= Atiyah conjecture =

In mathematics, the Atiyah conjecture is a collective term for a number of statements about restrictions on possible values of $l^2$-Betti numbers.

==History==
In 1976, Michael Atiyah introduced $l^2$-cohomology of manifolds with a free co-compact action of a discrete countable group (e.g. the universal cover of a compact manifold together with the action of the fundamental group by deck transformations.) Atiyah defined also $l^2$-Betti numbers as von Neumann dimensions of the resulting $l^2$-cohomology groups, and computed several examples, which all turned out to be rational numbers. He therefore asked if it is possible for $l^2$-Betti numbers to be irrational.

Since then, various researchers asked more refined questions about possible values of $l^2$-Betti numbers, all of which are customarily referred to as "Atiyah conjecture".

==Results==
Many positive results were proven by Peter Linnell. For example, if the group acting is a free group, then the $l^2$-Betti numbers are integers.

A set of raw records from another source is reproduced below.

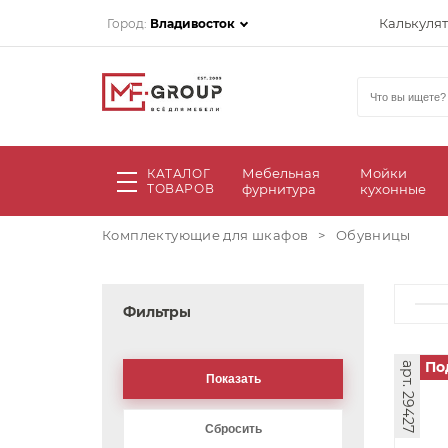
Калькуля
Город:
Владивосток
Мебельная
Мойки
КАТАЛОГ
ТОВАРОВ
фурнитура
кухонные
Комплектующие для шкафов
>
Обувницы
Фильтры
По
арт. 29427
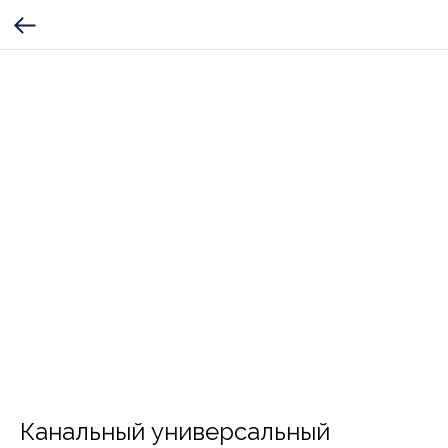
Канальный универсальный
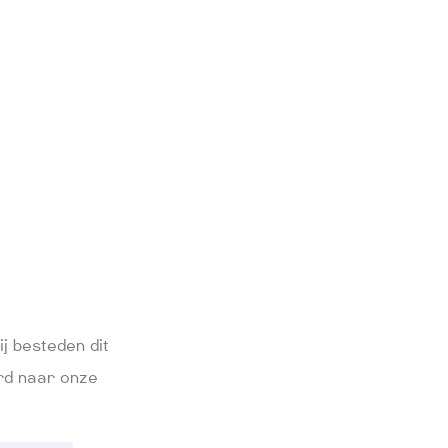
j besteden dit
rd naar onze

The most general question open as of late 2011 is whether $l^2$-Betti numbers are rational if there is a bound on the orders of finite subgroups of the group which acts. In fact, a precise relationship between possible denominators and the orders in question is conjectured; in the case of torsion-free groups, this statement generalizes the zero-divisors conjecture. For a discussion see
the article of B. Eckmann.

In the case there is no such bound, Tim Austin showed in 2009 that $l^2$-Betti numbers can assume transcendental values. Later it was shown that in that case they can be any non-negative real numbers.